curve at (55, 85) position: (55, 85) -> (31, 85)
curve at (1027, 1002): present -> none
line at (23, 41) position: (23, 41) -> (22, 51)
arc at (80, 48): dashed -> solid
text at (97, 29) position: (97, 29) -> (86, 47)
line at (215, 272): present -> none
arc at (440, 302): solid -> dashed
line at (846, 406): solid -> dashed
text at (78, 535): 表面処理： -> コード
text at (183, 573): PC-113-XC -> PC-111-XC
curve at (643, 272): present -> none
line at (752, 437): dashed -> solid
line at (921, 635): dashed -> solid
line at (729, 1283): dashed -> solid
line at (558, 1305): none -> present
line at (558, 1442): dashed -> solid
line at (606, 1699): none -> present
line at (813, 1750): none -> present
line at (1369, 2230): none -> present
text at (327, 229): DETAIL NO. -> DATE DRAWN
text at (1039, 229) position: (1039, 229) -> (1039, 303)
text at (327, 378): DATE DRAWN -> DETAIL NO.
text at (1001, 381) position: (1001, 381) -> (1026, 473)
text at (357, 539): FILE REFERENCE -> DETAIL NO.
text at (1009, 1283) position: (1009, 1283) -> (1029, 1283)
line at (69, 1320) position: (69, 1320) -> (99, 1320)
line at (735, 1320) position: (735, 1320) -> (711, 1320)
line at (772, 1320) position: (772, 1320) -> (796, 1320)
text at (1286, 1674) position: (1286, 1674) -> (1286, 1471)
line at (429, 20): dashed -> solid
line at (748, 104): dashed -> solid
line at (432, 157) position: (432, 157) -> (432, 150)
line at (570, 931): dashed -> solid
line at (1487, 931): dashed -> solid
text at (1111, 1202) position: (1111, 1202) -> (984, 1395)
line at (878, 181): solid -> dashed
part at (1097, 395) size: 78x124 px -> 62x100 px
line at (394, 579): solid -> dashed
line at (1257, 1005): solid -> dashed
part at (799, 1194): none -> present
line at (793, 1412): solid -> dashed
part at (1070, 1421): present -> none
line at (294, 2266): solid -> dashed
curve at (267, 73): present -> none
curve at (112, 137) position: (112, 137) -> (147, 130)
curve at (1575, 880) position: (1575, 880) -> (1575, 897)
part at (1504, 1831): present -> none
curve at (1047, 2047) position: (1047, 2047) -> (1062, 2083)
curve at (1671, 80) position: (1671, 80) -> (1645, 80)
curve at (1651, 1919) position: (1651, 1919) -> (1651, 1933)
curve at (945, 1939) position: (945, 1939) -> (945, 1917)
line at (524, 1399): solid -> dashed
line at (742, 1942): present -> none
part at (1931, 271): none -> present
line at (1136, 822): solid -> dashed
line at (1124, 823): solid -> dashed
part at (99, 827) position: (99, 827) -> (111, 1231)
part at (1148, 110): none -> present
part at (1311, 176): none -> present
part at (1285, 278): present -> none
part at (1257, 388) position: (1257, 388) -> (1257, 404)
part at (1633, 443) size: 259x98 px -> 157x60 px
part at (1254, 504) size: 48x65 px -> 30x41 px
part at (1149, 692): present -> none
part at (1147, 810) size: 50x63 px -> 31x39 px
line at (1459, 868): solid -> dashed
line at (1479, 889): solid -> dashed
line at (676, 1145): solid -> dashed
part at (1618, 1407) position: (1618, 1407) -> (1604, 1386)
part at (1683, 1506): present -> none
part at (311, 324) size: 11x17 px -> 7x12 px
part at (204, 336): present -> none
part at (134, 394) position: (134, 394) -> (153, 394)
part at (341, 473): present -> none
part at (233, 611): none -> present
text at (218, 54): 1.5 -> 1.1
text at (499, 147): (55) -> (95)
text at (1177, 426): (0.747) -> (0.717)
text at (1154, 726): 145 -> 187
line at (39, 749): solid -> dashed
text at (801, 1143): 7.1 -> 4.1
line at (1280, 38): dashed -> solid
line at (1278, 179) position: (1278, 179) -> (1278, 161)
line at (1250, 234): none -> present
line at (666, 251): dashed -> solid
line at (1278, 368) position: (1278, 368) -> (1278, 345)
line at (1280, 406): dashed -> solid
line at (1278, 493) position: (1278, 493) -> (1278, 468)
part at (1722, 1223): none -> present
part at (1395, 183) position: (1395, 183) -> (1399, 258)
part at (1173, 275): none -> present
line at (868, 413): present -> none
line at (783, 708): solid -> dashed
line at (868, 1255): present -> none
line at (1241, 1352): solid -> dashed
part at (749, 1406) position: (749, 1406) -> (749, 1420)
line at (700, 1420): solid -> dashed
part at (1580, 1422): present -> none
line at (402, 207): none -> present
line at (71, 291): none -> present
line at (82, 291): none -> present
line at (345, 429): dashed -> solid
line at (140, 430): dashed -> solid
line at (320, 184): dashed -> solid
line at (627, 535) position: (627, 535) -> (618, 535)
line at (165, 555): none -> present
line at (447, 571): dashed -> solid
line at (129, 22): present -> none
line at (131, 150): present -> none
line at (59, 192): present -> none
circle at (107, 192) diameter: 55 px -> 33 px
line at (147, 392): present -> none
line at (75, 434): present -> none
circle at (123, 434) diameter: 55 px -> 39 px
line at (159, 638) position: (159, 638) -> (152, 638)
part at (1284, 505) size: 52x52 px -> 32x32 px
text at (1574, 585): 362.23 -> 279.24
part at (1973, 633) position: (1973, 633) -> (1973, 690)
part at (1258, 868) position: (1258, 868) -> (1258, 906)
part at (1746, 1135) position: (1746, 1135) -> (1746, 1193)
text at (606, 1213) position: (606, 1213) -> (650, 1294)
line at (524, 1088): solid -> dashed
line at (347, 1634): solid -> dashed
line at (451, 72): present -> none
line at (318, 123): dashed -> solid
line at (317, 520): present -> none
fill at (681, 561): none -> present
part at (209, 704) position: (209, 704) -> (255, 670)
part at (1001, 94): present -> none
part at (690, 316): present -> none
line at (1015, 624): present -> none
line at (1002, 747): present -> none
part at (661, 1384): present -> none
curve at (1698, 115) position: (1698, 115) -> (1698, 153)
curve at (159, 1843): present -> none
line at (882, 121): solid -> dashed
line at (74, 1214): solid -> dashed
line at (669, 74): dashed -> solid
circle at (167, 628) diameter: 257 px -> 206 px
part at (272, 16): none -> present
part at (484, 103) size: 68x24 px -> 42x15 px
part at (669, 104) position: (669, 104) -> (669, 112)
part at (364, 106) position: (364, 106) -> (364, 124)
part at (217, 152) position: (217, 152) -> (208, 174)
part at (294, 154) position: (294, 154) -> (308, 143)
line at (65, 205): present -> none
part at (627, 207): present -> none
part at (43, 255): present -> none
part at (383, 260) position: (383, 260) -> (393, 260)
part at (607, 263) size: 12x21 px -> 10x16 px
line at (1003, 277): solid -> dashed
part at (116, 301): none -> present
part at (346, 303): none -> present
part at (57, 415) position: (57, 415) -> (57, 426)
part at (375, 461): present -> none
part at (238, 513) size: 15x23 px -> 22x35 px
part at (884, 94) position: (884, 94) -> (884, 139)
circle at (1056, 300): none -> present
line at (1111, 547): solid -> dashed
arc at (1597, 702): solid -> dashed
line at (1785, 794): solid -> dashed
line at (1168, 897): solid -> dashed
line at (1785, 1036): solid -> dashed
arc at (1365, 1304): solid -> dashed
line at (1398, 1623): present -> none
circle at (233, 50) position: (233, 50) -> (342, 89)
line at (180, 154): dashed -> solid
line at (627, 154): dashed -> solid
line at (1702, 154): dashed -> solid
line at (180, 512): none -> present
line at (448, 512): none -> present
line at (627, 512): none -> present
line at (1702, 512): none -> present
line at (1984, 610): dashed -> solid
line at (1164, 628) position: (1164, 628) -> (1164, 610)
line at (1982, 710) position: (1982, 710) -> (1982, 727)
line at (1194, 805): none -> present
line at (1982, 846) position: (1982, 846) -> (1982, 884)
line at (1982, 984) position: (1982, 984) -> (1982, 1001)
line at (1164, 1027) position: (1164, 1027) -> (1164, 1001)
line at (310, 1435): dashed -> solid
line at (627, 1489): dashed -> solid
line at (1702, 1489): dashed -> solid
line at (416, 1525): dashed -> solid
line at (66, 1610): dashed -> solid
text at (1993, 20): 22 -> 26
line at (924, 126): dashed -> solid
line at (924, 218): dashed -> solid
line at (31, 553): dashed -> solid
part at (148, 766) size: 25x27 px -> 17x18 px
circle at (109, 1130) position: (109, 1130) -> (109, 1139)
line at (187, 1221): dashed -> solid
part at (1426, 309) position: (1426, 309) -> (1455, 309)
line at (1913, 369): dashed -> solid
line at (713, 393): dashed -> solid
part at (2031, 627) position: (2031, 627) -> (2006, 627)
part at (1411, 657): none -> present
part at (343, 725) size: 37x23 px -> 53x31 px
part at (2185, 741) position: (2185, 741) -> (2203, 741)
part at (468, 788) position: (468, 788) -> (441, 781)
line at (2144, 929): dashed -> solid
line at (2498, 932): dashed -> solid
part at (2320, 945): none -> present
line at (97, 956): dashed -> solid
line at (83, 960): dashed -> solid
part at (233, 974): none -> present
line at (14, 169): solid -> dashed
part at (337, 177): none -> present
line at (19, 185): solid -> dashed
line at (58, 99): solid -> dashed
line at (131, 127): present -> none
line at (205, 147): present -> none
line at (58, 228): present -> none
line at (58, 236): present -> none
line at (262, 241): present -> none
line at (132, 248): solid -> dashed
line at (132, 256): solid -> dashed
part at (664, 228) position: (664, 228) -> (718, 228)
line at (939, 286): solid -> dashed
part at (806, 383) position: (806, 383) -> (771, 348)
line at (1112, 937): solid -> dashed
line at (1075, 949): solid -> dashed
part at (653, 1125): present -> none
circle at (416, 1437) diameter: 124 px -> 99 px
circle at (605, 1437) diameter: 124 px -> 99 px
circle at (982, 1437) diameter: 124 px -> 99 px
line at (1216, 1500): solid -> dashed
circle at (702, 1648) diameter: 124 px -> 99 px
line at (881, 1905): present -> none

════════════════════

● Directions
Recast the rows, from the first one through the row containing "line at (606, 1699): none -> present", both included, as a Markdown table with the columns "No." and "Change", leaving out any blank lines.

● Task response
| No. | Change |
|---|---|
| 1 | curve at (55, 85) position: (55, 85) -> (31, 85) |
| 2 | curve at (1027, 1002): present -> none |
| 3 | line at (23, 41) position: (23, 41) -> (22, 51) |
| 4 | arc at (80, 48): dashed -> solid |
| 5 | text at (97, 29) position: (97, 29) -> (86, 47) |
| 6 | line at (215, 272): present -> none |
| 7 | arc at (440, 302): solid -> dashed |
| 8 | line at (846, 406): solid -> dashed |
| 9 | text at (78, 535): 表面処理： -> コード |
| 10 | text at (183, 573): PC-113-XC -> PC-111-XC |
| 11 | curve at (643, 272): present -> none |
| 12 | line at (752, 437): dashed -> solid |
| 13 | line at (921, 635): dashed -> solid |
| 14 | line at (729, 1283): dashed -> solid |
| 15 | line at (558, 1305): none -> present |
| 16 | line at (558, 1442): dashed -> solid |
| 17 | line at (606, 1699): none -> present |